#### [MATERIAL PROVIDED]
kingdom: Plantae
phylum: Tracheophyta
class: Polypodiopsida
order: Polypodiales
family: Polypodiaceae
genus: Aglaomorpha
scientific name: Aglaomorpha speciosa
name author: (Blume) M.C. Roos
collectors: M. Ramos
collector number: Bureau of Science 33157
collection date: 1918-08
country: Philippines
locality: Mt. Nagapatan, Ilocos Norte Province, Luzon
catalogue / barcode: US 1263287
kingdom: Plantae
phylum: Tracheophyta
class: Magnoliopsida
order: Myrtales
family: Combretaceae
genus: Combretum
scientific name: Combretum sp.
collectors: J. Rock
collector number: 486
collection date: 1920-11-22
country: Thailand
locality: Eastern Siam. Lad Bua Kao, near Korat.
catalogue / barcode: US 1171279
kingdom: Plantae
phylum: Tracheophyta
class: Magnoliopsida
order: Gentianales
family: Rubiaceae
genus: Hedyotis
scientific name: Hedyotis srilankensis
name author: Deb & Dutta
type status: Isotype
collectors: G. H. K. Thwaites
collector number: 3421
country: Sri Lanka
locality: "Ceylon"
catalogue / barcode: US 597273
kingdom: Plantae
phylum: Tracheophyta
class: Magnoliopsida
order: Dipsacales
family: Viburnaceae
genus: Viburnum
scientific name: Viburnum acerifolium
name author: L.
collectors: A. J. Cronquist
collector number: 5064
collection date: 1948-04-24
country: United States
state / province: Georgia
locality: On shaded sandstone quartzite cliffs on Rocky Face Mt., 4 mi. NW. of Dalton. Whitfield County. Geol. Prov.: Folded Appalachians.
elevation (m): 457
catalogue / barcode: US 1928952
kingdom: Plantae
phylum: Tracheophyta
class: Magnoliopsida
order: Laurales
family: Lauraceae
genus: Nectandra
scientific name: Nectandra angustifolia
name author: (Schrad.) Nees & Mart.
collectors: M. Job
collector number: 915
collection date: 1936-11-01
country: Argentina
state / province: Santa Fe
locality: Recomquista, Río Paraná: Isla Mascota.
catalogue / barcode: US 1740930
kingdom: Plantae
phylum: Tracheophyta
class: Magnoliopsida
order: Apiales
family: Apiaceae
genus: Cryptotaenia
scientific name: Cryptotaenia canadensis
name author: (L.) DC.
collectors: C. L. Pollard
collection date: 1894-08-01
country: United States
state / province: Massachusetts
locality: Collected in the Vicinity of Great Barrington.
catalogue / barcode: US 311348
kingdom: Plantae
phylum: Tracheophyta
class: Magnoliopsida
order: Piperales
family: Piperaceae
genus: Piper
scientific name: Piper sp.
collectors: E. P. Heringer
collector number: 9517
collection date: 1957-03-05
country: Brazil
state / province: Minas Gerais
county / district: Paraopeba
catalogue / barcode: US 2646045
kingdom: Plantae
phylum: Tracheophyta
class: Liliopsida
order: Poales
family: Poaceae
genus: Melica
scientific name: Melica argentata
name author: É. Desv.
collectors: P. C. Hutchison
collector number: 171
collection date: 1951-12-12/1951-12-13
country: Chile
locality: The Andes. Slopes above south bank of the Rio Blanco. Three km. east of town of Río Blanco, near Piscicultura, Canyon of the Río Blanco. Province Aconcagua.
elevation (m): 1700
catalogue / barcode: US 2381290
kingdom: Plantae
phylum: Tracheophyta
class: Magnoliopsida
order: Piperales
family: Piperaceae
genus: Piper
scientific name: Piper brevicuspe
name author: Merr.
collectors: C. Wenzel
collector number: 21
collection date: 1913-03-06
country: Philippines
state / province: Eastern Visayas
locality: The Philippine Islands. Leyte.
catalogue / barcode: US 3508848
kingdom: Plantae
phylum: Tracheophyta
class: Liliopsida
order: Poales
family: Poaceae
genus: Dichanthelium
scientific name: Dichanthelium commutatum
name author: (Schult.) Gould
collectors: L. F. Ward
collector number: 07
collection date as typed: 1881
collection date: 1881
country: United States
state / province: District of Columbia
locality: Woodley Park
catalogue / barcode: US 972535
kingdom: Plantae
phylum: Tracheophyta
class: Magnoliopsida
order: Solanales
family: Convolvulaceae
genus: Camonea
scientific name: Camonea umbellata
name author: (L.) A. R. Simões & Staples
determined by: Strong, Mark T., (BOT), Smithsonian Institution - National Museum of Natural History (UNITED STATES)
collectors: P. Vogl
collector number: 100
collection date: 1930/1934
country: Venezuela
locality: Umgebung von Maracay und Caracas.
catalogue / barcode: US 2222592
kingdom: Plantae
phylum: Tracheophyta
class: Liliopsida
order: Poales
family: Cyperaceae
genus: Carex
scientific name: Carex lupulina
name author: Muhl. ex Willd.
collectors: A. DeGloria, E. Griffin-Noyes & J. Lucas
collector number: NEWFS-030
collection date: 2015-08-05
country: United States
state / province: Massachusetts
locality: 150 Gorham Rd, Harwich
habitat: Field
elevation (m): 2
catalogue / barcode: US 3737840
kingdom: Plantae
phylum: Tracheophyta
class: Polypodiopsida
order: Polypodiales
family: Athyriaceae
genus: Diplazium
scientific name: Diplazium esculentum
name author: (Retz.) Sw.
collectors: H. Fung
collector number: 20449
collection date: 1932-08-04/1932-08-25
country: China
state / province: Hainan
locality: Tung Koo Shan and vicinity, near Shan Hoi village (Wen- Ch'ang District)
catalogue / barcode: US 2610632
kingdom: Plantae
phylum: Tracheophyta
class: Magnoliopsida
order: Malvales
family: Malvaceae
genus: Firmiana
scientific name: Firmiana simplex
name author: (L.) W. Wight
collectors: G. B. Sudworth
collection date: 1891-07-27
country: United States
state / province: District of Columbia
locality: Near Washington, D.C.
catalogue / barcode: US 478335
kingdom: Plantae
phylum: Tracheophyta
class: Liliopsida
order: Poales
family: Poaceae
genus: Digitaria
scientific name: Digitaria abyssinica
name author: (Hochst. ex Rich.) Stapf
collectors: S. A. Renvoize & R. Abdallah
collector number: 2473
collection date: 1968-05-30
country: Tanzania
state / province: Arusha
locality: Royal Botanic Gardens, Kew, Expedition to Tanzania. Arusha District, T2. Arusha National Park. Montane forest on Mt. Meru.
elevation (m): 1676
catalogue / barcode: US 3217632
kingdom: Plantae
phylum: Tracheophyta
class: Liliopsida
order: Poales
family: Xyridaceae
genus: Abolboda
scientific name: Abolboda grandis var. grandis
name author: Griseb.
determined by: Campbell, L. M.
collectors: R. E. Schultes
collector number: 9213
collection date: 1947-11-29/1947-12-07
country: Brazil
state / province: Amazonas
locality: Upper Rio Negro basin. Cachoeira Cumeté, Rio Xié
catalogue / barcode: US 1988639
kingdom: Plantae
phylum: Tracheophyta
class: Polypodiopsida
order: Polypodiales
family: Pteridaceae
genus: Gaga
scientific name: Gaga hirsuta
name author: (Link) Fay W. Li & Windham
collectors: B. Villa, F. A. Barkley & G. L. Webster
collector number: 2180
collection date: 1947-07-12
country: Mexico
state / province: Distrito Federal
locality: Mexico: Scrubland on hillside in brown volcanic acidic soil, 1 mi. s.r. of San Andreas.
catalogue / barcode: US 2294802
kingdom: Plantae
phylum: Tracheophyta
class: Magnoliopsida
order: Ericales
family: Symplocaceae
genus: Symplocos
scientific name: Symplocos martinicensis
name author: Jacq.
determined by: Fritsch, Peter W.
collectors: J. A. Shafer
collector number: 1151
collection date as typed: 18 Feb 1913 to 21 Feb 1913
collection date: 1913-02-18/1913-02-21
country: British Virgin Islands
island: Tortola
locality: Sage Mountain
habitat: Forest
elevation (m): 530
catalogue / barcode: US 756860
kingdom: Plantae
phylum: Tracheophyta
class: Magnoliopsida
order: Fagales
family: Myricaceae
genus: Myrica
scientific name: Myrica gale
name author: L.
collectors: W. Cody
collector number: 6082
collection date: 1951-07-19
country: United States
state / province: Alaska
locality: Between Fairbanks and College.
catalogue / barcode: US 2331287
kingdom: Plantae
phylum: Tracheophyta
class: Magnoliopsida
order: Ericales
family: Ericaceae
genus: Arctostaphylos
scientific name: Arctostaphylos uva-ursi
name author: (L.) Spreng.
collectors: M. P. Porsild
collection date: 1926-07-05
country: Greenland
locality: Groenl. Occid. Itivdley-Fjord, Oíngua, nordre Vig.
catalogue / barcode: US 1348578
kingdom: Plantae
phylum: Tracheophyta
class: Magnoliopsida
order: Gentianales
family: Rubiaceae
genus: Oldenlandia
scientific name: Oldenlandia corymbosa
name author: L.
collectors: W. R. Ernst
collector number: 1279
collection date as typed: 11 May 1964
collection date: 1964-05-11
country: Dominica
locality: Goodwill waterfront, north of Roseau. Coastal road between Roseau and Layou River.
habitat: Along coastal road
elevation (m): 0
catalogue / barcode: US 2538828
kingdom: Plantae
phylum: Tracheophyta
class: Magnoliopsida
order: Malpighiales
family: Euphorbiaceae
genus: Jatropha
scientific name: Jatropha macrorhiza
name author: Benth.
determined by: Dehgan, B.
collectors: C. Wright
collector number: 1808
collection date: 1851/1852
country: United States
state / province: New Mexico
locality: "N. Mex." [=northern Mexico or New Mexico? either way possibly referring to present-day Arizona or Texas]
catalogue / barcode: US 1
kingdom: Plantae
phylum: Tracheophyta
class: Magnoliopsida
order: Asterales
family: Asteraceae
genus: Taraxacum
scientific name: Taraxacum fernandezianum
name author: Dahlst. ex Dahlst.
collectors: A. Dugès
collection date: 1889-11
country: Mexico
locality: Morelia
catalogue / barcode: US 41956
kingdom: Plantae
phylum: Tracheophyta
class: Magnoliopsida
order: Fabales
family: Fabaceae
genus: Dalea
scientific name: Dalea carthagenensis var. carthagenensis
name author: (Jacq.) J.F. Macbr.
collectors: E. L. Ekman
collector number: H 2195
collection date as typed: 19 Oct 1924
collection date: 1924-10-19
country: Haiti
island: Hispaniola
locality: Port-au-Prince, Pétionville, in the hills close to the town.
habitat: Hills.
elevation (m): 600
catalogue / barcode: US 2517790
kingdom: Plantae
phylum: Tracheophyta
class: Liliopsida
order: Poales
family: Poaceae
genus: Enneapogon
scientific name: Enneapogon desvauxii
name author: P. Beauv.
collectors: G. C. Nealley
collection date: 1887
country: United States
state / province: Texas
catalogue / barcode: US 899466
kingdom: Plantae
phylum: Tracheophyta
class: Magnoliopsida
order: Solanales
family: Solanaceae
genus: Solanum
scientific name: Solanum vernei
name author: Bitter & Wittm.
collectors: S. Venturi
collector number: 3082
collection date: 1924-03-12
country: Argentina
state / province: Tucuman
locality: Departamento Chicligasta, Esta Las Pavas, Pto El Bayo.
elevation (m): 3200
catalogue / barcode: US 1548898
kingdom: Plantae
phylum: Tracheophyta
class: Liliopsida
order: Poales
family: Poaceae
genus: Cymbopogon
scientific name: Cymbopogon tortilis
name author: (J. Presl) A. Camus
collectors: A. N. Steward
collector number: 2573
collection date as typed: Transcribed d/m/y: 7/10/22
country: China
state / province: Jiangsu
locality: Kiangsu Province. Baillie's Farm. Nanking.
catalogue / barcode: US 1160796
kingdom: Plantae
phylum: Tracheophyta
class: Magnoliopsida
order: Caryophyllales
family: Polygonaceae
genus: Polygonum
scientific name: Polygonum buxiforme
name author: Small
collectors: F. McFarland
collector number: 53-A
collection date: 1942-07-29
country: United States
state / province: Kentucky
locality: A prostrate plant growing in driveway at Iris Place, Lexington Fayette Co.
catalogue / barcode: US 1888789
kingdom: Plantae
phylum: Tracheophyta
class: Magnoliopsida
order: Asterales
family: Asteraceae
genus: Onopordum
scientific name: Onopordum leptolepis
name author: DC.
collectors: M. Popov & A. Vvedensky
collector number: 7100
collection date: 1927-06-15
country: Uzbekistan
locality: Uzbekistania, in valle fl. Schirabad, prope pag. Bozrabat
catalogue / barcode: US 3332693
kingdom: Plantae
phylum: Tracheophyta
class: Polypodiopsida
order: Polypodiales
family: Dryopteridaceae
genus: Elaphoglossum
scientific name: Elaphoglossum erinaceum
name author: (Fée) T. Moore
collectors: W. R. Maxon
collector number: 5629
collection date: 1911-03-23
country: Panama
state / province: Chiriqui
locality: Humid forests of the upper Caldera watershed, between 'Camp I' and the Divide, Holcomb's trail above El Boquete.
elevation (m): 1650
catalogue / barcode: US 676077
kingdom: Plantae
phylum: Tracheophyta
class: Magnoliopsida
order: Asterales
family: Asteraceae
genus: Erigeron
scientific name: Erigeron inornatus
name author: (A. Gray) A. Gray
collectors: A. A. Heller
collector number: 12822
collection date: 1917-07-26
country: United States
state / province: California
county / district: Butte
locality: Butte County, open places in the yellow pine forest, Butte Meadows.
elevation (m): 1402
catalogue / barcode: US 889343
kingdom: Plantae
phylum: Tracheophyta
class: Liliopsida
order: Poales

#### [TASK STATEMENT]
Arrange the data above as a numbered list, starting at its first line and ending with the line containing "genus: Nectandra", both included. Omit any blank lines.

#### [TASK RESPONSE]
1. kingdom: Plantae
2. phylum: Tracheophyta
3. class: Polypodiopsida
4. order: Polypodiales
5. family: Polypodiaceae
6. genus: Aglaomorpha
7. scientific name: Aglaomorpha speciosa
8. name author: (Blume) M.C. Roos
9. collectors: M. Ramos
10. collector number: Bureau of Science 33157
11. collection date: 1918-08
12. country: Philippines
13. locality: Mt. Nagapatan, Ilocos Norte Province, Luzon
14. catalogue / barcode: US 1263287
15. kingdom: Plantae
16. phylum: Tracheophyta
17. class: Magnoliopsida
18. order: Myrtales
19. family: Combretaceae
20. genus: Combretum
21. scientific name: Combretum sp.
22. collectors: J. Rock
23. collector number: 486
24. collection date: 1920-11-22
25. country: Thailand
26. locality: Eastern Siam. Lad Bua Kao, near Korat.
27. catalogue / barcode: US 1171279
28. kingdom: Plantae
29. phylum: Tracheophyta
30. class: Magnoliopsida
31. order: Gentianales
32. family: Rubiaceae
33. genus: Hedyotis
34. scientific name: Hedyotis srilankensis
35. name author: Deb & Dutta
36. type status: Isotype
37. collectors: G. H. K. Thwaites
38. collector number: 3421
39. country: Sri Lanka
40. locality: "Ceylon"
41. catalogue / barcode: US 597273
42. kingdom: Plantae
43. phylum: Tracheophyta
44. class: Magnoliopsida
45. order: Dipsacales
46. family: Viburnaceae
47. genus: Viburnum
48. scientific name: Viburnum acerifolium
49. name author: L.
50. collectors: A. J. Cronquist
51. collector number: 5064
52. collection date: 1948-04-24
53. country: United States
54. state / province: Georgia
55. locality: On shaded sandstone quartzite cliffs on Rocky Face Mt., 4 mi. NW. of Dalton. Whitfield County. Geol. Prov.: Folded Appalachians.
56. elevation (m): 457
57. catalogue / barcode: US 1928952
58. kingdom: Plantae
59. phylum: Tracheophyta
60. class: Magnoliopsida
61. order: Laurales
62. family: Lauraceae
63. genus: Nectandra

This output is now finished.